Docker pause leads to monopolizing GPU when Volta MPS on

Hi, I’m implementing a Persistent Thread style CUDA program on Apache OpenWhisk.

My Persistent Thread Style CUDA process is waiting for a new command via named pipe within the docker container, and then, after one execution the container would be paused.
The problem is no new CUDA process can be started when the container is paused and Volta MPS is on.

What if MPS is off? no problems, a new CUDA process can be executed.
What if send STOP signal to Persistent Thread Style CUDA process running on native env rather than within container? no problems, a new CUDA process can be executed.

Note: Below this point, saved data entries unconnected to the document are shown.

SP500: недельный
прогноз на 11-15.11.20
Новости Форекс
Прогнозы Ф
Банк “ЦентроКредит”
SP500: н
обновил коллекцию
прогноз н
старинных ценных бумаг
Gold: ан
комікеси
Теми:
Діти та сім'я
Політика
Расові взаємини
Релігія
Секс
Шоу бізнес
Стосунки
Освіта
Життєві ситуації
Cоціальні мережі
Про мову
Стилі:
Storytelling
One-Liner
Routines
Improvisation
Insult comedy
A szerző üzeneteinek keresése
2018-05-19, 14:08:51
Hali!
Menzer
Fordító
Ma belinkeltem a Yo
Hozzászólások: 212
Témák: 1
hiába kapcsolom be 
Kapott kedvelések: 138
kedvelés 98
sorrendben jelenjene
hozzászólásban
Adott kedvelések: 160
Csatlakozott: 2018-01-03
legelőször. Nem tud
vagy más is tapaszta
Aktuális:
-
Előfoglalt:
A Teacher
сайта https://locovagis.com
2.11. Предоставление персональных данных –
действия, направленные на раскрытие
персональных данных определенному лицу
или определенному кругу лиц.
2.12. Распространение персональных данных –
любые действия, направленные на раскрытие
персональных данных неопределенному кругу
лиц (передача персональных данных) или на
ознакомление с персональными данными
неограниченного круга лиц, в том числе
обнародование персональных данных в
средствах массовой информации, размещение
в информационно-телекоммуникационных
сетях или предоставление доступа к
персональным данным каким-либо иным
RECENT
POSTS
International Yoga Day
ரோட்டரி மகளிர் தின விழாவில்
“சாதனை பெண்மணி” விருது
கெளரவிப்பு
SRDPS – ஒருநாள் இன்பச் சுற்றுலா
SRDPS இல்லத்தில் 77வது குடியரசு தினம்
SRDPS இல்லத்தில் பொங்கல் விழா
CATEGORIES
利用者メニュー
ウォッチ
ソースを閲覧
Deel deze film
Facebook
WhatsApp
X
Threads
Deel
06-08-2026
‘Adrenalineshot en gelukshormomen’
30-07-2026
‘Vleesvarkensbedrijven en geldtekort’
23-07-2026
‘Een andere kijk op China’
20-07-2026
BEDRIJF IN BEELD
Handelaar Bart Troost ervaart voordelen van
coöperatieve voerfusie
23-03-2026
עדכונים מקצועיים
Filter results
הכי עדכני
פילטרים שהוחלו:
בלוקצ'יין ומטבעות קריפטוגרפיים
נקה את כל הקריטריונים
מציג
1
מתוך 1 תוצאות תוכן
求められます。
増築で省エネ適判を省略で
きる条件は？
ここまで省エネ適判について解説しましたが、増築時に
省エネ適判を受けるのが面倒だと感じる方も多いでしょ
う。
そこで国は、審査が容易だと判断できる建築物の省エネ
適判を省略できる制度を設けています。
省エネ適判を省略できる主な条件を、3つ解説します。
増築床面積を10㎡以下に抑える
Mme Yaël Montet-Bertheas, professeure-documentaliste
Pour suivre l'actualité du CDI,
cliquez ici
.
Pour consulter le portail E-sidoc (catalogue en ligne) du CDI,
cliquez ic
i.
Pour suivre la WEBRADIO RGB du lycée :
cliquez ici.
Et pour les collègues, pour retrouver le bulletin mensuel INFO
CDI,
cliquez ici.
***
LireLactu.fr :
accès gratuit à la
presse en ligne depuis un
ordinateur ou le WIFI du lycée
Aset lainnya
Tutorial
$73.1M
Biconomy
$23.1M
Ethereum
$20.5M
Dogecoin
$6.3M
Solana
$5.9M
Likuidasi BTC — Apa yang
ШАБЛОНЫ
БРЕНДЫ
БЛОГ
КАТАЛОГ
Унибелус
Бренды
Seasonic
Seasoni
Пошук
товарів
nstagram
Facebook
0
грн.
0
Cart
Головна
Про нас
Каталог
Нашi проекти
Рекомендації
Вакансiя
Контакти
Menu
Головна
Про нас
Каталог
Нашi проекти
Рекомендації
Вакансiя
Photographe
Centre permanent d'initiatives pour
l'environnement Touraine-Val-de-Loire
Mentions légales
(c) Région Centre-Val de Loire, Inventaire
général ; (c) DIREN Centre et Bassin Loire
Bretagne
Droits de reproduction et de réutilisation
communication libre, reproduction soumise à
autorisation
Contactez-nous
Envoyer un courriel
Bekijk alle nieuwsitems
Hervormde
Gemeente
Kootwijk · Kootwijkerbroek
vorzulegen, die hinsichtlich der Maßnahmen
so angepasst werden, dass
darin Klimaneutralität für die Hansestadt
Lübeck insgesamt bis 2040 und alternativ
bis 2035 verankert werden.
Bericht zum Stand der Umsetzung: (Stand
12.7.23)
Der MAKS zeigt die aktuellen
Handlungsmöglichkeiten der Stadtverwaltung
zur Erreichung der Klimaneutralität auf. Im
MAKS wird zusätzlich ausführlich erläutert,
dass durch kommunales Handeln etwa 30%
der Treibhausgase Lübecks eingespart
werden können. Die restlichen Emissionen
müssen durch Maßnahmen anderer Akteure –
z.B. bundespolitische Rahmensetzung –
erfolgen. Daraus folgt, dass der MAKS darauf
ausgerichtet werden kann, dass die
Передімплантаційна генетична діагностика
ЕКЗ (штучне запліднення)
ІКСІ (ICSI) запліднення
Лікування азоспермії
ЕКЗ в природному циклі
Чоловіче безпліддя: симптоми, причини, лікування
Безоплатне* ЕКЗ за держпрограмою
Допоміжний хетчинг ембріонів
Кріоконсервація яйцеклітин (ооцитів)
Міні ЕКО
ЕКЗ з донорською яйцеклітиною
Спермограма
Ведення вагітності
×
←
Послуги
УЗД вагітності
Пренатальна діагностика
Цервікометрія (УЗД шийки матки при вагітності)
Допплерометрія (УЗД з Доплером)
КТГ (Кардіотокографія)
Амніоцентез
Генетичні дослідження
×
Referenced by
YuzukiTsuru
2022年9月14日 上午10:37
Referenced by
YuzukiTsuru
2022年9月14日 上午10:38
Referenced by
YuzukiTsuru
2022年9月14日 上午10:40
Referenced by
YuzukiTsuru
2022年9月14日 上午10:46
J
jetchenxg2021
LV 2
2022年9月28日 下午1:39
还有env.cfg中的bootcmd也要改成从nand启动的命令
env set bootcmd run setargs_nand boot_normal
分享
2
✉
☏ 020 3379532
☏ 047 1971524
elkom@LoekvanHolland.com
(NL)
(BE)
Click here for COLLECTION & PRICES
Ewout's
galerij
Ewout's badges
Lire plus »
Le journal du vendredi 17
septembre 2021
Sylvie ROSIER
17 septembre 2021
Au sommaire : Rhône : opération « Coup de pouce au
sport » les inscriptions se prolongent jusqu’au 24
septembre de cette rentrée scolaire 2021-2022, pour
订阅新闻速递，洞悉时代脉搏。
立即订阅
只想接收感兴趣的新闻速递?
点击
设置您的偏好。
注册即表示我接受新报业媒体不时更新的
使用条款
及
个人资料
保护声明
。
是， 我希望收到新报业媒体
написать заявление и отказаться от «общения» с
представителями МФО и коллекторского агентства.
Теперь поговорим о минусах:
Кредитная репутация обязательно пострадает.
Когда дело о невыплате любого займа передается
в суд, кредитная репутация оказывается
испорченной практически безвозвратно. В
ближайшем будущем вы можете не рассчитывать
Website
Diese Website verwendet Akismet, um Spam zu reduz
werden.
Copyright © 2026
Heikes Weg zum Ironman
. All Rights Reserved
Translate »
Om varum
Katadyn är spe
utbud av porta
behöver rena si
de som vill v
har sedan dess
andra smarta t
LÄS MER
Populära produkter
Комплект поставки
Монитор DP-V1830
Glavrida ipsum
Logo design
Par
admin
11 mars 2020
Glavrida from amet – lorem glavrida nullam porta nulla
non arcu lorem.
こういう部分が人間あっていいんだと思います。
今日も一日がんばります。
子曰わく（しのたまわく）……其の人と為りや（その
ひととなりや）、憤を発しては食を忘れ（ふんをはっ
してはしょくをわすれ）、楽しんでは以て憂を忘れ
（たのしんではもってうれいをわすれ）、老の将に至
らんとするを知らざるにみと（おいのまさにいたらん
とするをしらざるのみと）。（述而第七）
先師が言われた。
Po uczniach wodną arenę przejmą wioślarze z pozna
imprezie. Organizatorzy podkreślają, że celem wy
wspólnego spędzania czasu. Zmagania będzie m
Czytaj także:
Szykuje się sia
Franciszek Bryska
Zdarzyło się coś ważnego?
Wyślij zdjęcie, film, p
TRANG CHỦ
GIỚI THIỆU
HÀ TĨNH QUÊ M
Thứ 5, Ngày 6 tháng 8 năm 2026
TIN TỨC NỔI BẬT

Below example is How I tested.
0. environment
Ubuntu 18.04, 5.4.0, x86_64
A100 PCIe 40GB, Driver version 520.61.05 + CUDA 11.8.0 + Volta MPS
Docker version 20.10.7, build 20.10.7-0ubuntu5~18.04.3

  1. Start MPS
    $su
    #nvidia-cuda-mps-control -d

  2. Run docker
    $docker run -it --gpus=all -v /tmp/nvidia-mps --ipc=host ${MyDockerImageFrom_nvidia/cuda:11.8.0-runtime-ubuntu18.04} bash
    #mkfifo fifo1 // create named pipe
    #./exec.exe // run Persistent Thread Style CUDA process
    #echo ${command} > fifo1 // success

  3. Pause the container
    $docker pause ${the_container} // with my knowledge, docker pause is based on cgroup freezing but I’m not familiar with cgroup

  4. Run a new CUDA process on native(or within another container shows same problem)
    $./run // can not be executed, not appeared on nvidia-smi

  5. If kill the Persistent Thread Style CUDA process
    #kill $(pidof exec.exe)
    // 4. can start

How can I solve this problem?
Any suggestions will be thankful